● **Exercise goal**
Search the entries below for "degrees", and copy each line where it appears.

Scene comparison data:
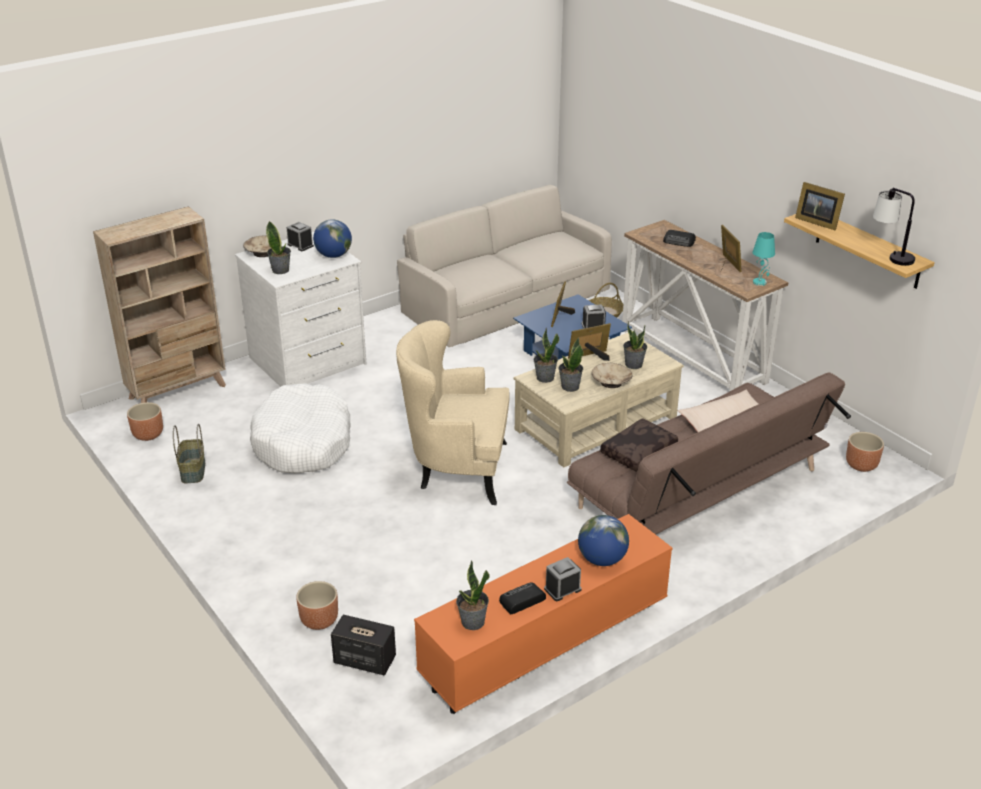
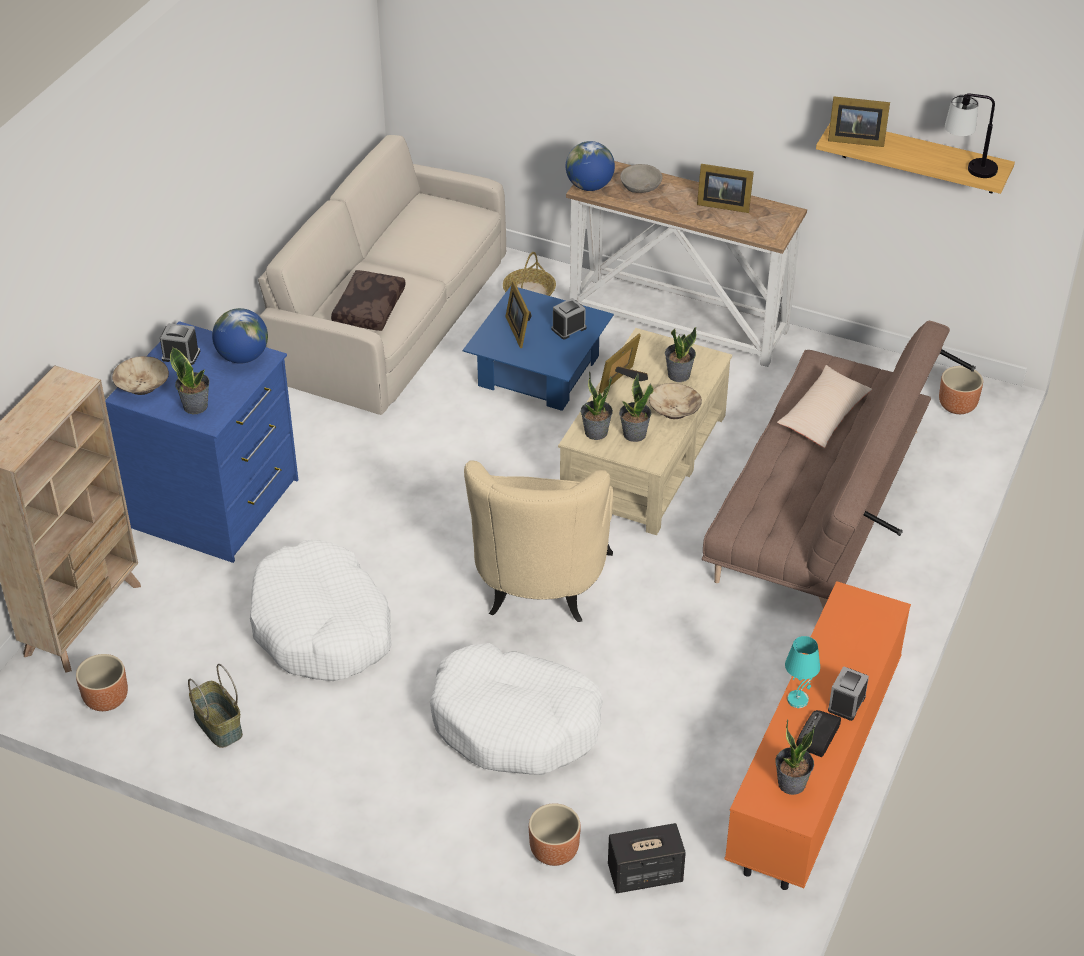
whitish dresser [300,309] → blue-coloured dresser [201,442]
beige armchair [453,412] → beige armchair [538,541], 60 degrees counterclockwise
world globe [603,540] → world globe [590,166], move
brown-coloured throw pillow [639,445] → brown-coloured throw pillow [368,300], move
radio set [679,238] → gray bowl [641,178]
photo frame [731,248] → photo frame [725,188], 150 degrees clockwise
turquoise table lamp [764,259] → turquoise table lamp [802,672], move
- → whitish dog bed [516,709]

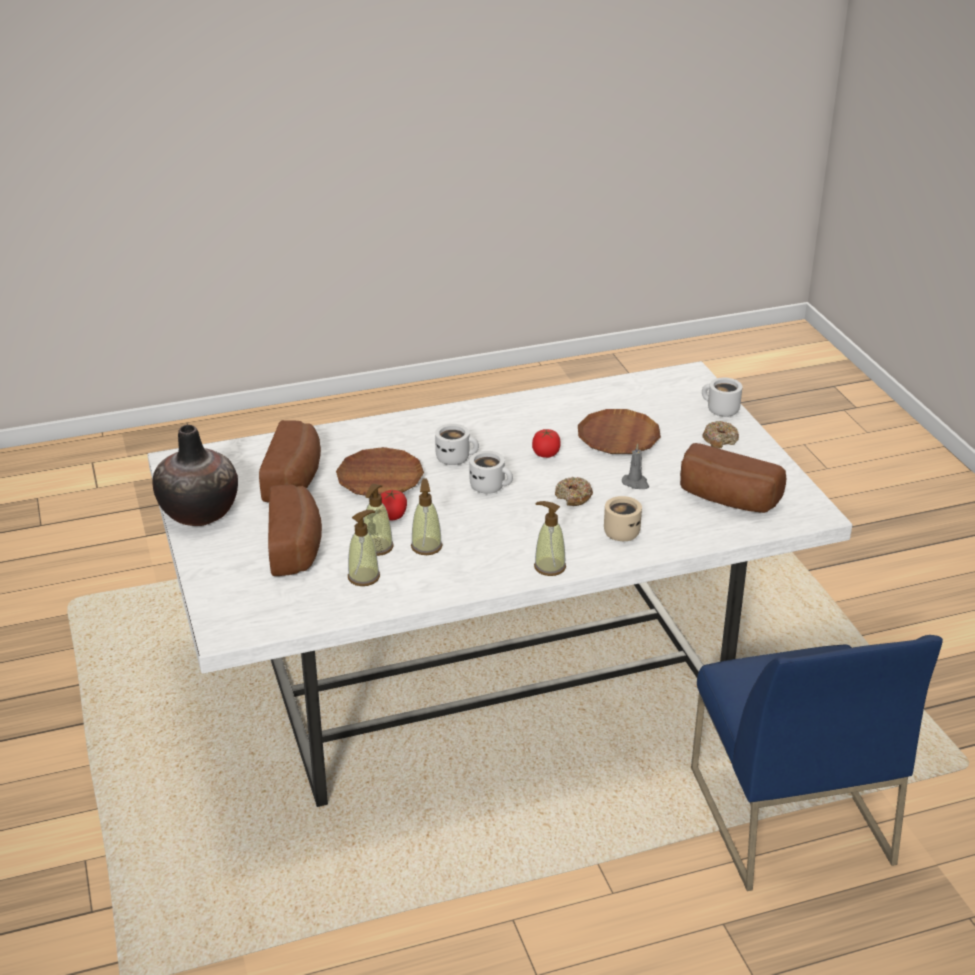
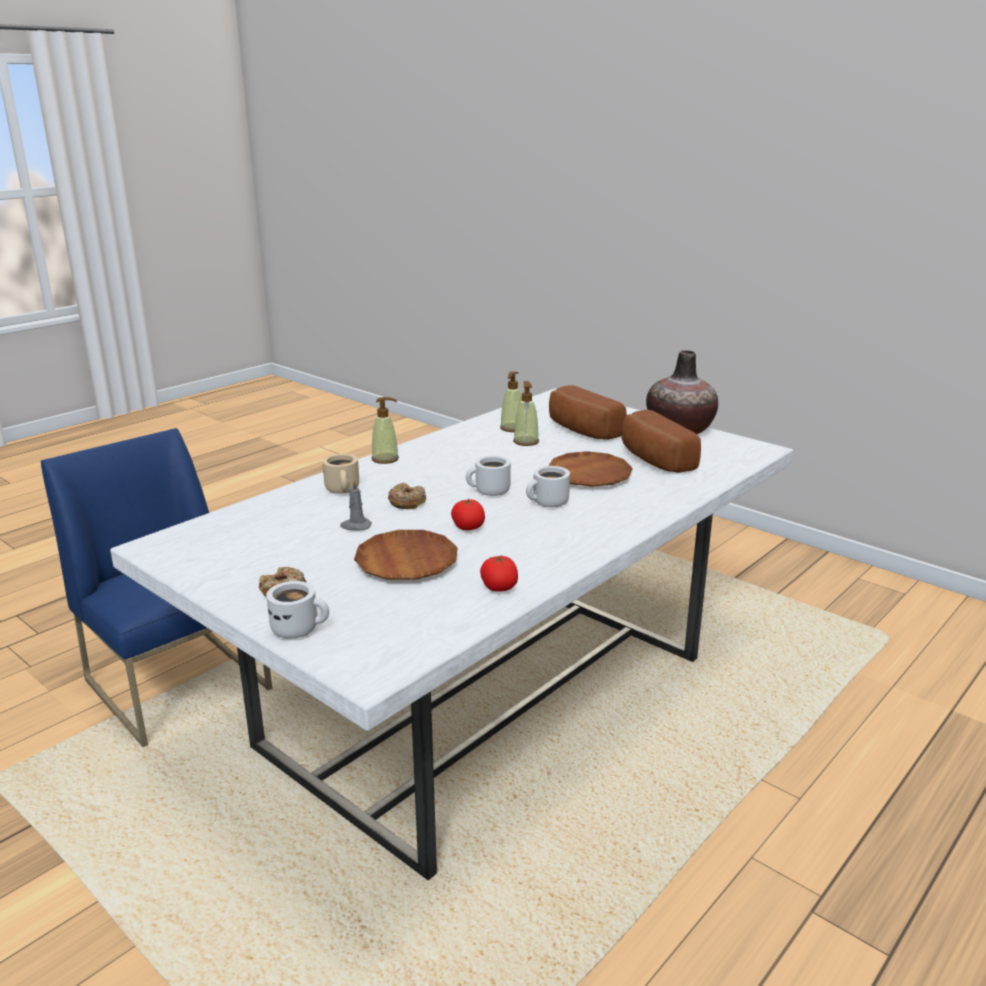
whole tomato [394,505] → whole tomato [499,573], move
soap bottle [427,516] → -
bakery bread [733,478] → -

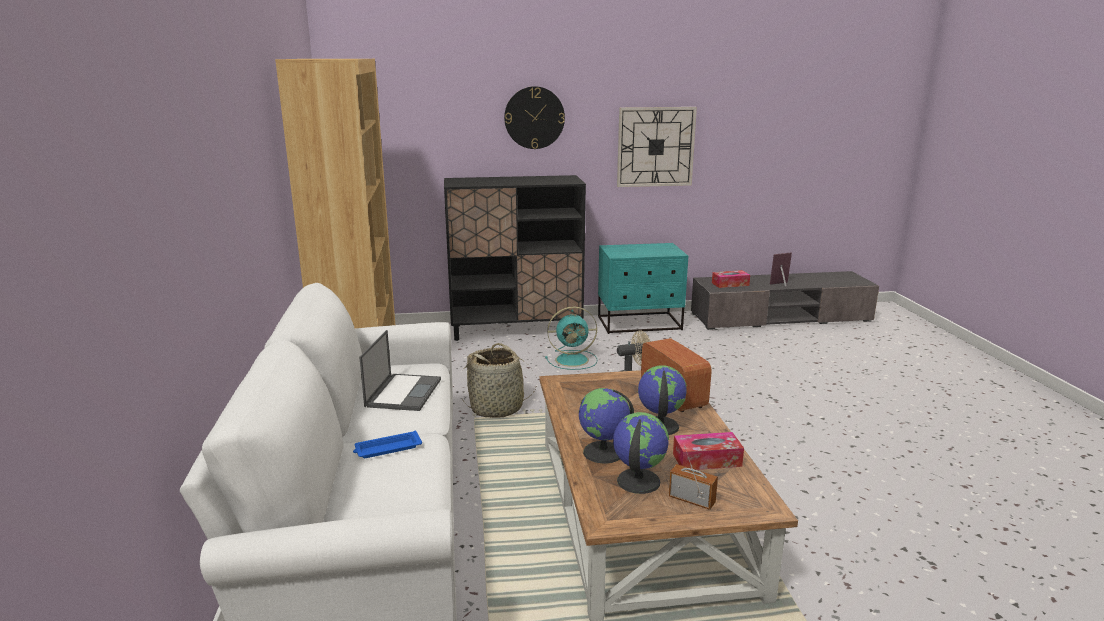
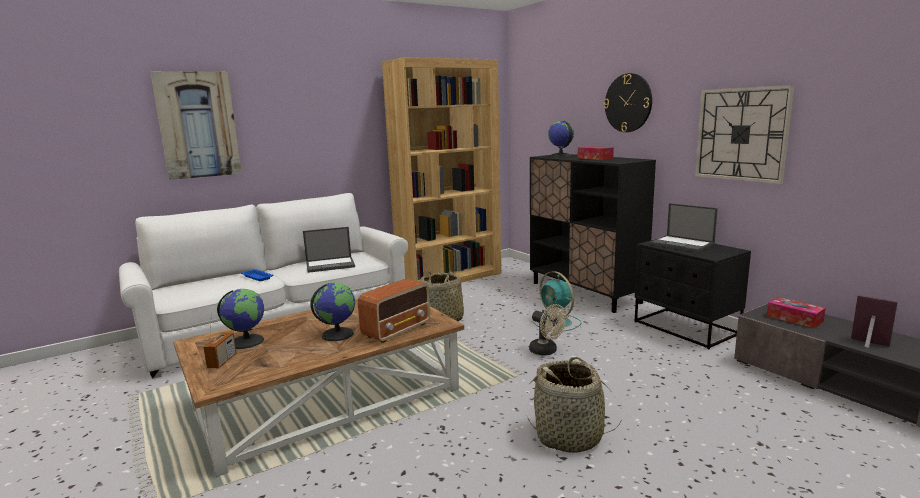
world globe [606,426] → world globe [561,139], move
turquoise bedside table [643,288] → blackish bedside table [693,294]
tissue box [708,451] → tissue box [596,153], move
- → picture [196,125]
- → household basket [574,405]
- → portable computer [683,227]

● **Response box**
beige armchair [453,412] → beige armchair [538,541], 60 degrees counterclockwise
photo frame [731,248] → photo frame [725,188], 150 degrees clockwise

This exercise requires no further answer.